Posted by Jimmy on December 18, 2002 at 20:06:41:
if you do the numbers, you will find that an 80% loan is your best bet, with a standard 20% cash down payment. But after a few deals, you, like me, may find you cash position a little light.
at that point, you will look for 90% financing on the next couple of deals. and the financing is still pretty good, except for the PMI.
and then, maybe 95%, if the cash flow is rich enough.
and soon after, another deal finds you, but cash is really tight. and the seller is not interested in taking back paper, but the deal is still a good one. that’s when a person with super credit may want to consider the 100% third party financing. and yes, 100% financing is a little scary, and the money is more expensive (mine was an effective rate of 9%, not 12%).
but don’t stop there. for a variety of reasons, that alternative may not be available. now we look for a seller who will take back some paper. and, if arranged properly, the seller will be cashed out of their position soon after the deal is consummated. but doing this requires an artificially inflated purchase price.
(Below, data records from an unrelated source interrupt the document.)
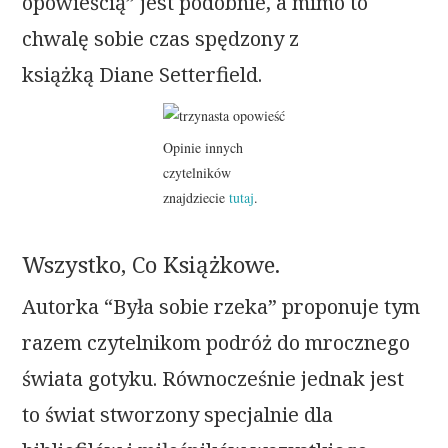
opowieścią” jest podobnie, a mimo to
chwalę sobie czas spędzony z
książką Diane Setterfield.
Opinie innych
czytelników
znajdziecie
tutaj
.
Wszystko, Co Książkowe.
Autorka “Była sobie rzeka” proponuje tym
razem czytelnikom podróż do mrocznego
świata gotyku. Równocześnie jednak jest
to świat stworzony specjalnie dla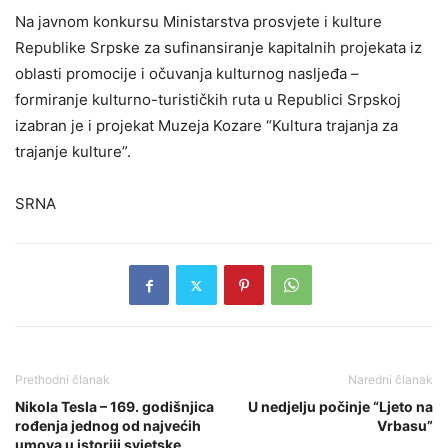
Na javnom konkursu Ministarstva prosvjete i kulture
Republike Srpske za sufinansiranje kapitalnih projekata iz
oblasti promocije i očuvanja kulturnog nasljeđa –
formiranje kulturno-turističkih ruta u Republici Srpskoj
izabran je i projekat Muzeja Kozare “Kultura trajanja za
trajanje kulture”.
SRNA
Prethodni članak
Naredni članak
Nikola Tesla – 169. godišnjica
U nedjelju počinje “Ljeto na
rođenja jednog od najvećih
Vrbasu”
umova u istoriji svjetske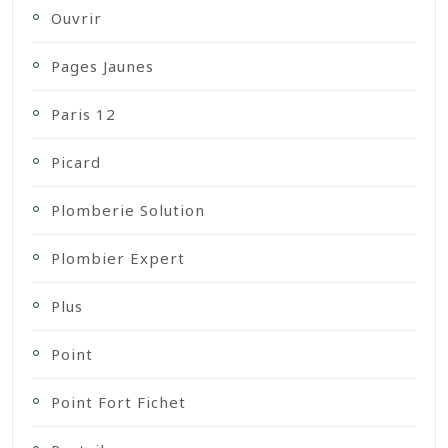
Ouvrir
Pages Jaunes
Paris 12
Picard
Plomberie Solution
Plombier Expert
Plus
Point
Point Fort Fichet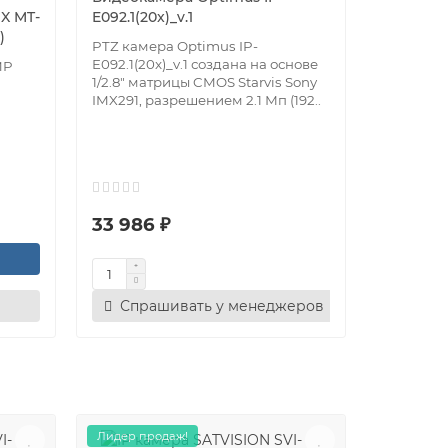
X MT-
E092.1(20x)_v.1
)
PTZ камера Optimus IP-
E092.1(20x)_v.1 создана на основе
MP
1/2.8" матрицы CMOS Starvis Sony
IMX291, разрешением 2.1 Мп (192..
33 986 ₽
Спрашивать у менеджеров
Лидер продаж!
Does this make is a bad deal? No. But it should not be the first choice.
and every deal should be carefully examined for debt coverage issues. if a deal is positive by a factor of 2.5 to 1, like the ones I do in small town Texas, 100% financing is not a problem.
and when none of these options are available, and the deal is available, find a partner. Part of something is better than all of nothing.
Bottom Line: “Always” and “Never” should be eliminated from your lexicon. Borrowing at 9% or 10% is OK is the cap rate embedded in the deal is 14%. But you have to know your deal and know your market. Traditional fianicng is your first choice, because the cost of borrowing is lowest. As you work you way down the prioritized lsit of financing options, you wil also be raising the bar for the deal. A lot of deals can handle traditional 80% financing. Fewer deals can tolerate 100% financing. Know this in advance.